The second condition draws a distinction between rights which are personal in nature and rights which are concerned with procedural matters. In some cases, it will be fairly obvious that a provision confers a personal right; a provision conferring multiple voting rights, for example, would presumably fall within this category. In other cases, though, the nature of the right may be less clear.

Is there a solution to the problem?
The solution in many cases is to deal with certain aspects of the parties’ arrangements in a separate agreement, which will be subject to enforcement in accordance with normal principles of contract law. For example, a director who is to be indemnified by the company will want to ensure that the indemnity is set out in a standalone agreement between himself and the company.
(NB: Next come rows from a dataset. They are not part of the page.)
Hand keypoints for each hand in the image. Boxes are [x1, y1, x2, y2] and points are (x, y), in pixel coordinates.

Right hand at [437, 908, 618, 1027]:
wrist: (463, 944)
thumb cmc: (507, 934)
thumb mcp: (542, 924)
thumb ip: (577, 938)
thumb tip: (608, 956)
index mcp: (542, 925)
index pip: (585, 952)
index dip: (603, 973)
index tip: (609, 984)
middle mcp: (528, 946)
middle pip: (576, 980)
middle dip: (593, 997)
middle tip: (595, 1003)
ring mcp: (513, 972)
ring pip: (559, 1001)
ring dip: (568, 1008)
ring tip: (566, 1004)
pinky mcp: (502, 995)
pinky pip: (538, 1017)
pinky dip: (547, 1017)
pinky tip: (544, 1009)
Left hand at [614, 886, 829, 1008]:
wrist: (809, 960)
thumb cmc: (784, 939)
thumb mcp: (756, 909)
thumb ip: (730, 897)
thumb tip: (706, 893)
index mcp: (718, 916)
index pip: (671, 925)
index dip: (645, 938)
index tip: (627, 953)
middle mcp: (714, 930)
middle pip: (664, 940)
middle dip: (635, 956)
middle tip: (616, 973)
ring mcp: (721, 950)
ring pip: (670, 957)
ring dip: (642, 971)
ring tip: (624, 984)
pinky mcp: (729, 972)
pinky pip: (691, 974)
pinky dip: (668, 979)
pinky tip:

Similarly, shareholders may wish to set out some of their rights in a shareholders’ agreement.

And if the worst comes to the worst?
As to whether anything can be done to enforce a provision which, in light of the rules discussed above, will not be enforced by the courts, the key is to think creatively, and to consider whether there might be an indirect means of enforcing it. For example, might the failure to comply with the provision form the basis of an unfair prejudice claim under section 994? Might it give rise to a claim against a director for breach of his duty under section 171(a) to act in accordance with the constitution? Might the provision be held to form part of an extrinsic contract (see Re New British Iron Company, ex parte Beckwith [1898] 1 Ch 324)?

There may not always be a satisfactory alternative to direct enforcement, but an action under section 33 should by no means be regarded as the only possible option available to an aggrieved party.

In conclusion
Articles of association can give rise to difficult company law questions, and those who work with them on a regular basis certainly need to be familiar with the underlying substantive law. It is equally important, however, that they have a sound understanding of the rules concerning enforcement. After all, the most beautifully crafted provision will be of little use if the party for whose benefit it was drafted cannot, when push comes to shove, enforce it.